Exercise description:
Where does the string "data" appear in the material? Copy each line that holds it.

##### Records #####

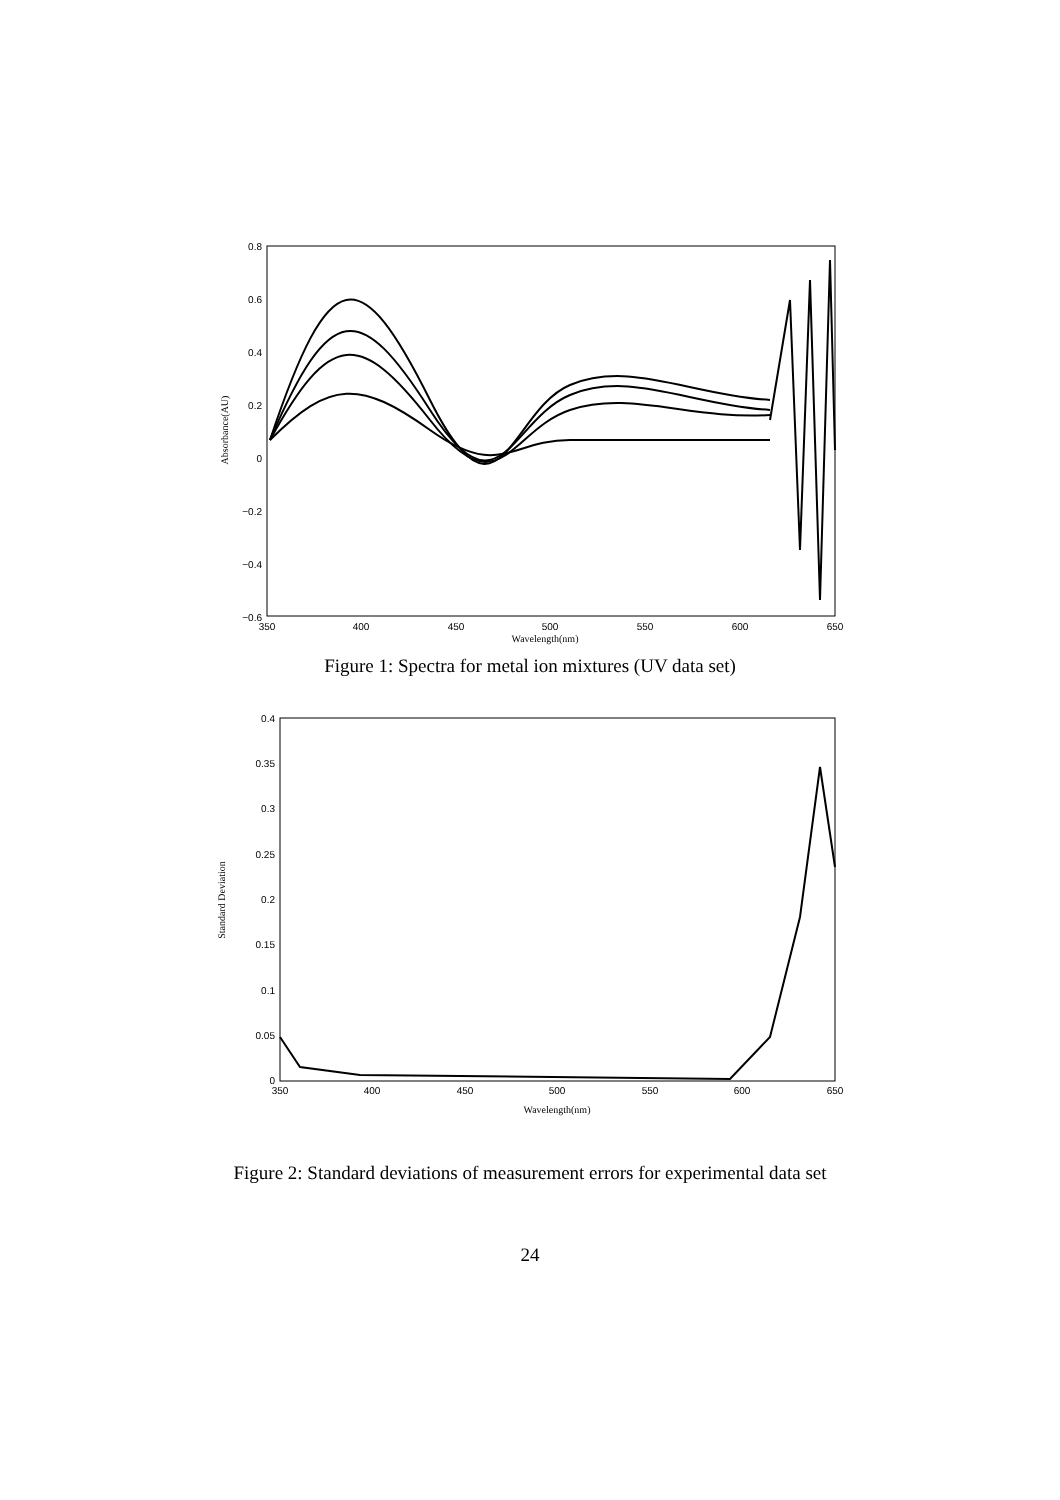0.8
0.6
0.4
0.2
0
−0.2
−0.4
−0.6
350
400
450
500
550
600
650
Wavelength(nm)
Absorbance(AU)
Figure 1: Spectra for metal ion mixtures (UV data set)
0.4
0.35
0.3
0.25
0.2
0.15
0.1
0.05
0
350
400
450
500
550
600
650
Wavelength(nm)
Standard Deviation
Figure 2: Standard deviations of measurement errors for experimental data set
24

#####

Answer for the task:
Figure 1: Spectra for metal ion mixtures (UV data set)
Figure 2: Standard deviations of measurement errors for experimental data set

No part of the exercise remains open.